With the Supreme Court allowing the Maharashtra government to cut down the size of the Great Indian Bustard sanctuary area spreading over Solapur and Ahmednagar district by nearly 85% last month, forest officials are in the process of stepping up conservation efforts in the remaining areas, with a special focus core area of around 193 sqkm in isolated pockets in Solapur district. But even that will not be an easy task.
"With a total staff of 60 personnel it is impossible to monitor such a large area, which included developed townships," Praveen Pardesi, principal secretary (forests) said. "Now the government can focus on core areas and improve the conservation efforts." However, the government will have to acquire private lands to make continuous patches available for breeding of the bird, officials said.
A budget of Rs 10 crore has been set aside to acquire 434 hectares in the core area of Nanaj Mardi, officials said. 'Core areas' imply lands owned by the forest and revenue departments that can be given strict protection.The sanctuary has been reduced from 8494 square km to 1222 square km. This also halves the protected area under Wildlife Protection Act in the state. The bird population in the sanctuary has reduced from 61 in 1989 to just nine in 2010. With less than 300 GIBs remaining in the country, International Union for Conservation of Nature (IUCN) declared the bird critically endangered in June 2011.
Activists say it all started in 1979 with a "knee-jerk" reaction to safeguard one of the heaviest flying birds, when the government notified the entire region including urban and developed areas of Solapur and few other towns in the vicinity. Despite that the authorities could not prevent steady habitat erosion and subsequent decrease in numbers in this vast unsustainable expanse, experts say.

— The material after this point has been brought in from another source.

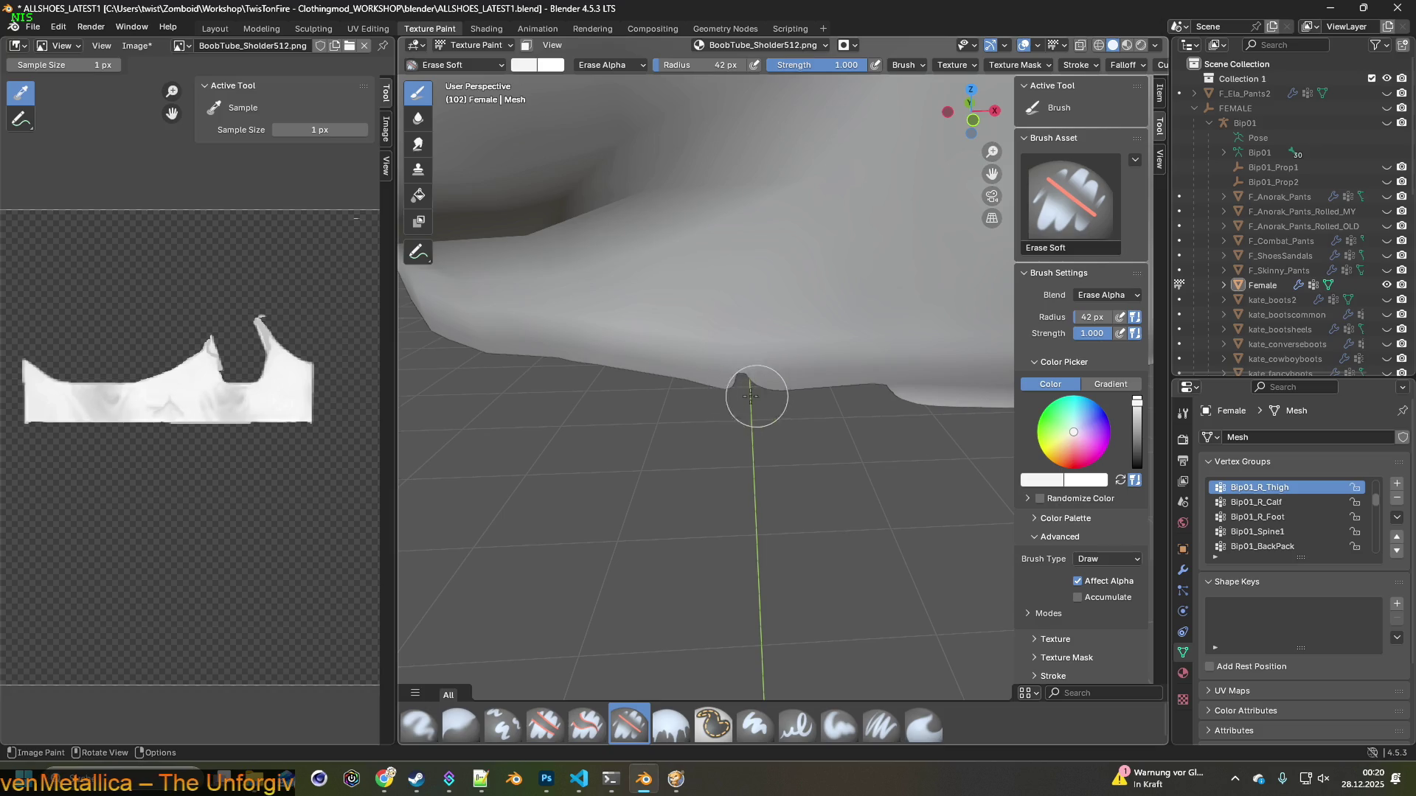
pyautogui.moveTo(826, 419); pyautogui.dragTo(669, 393, button='middle')
pyautogui.moveTo(685, 363); pyautogui.dragTo(738, 358)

The bird, which reportedly lost out to the peacock when the national bird was chosen because of its tricky spelling, feeds on insects around farms and prefers to live on dry grasslands. However, increased use of pesticides and insecticides has affected availability of food for the bird. "The bird needs undisturbed areas for breeding," said Sujit Narwade, scientist in-charge, ENVIS Centre at the Bombay Natural History Society.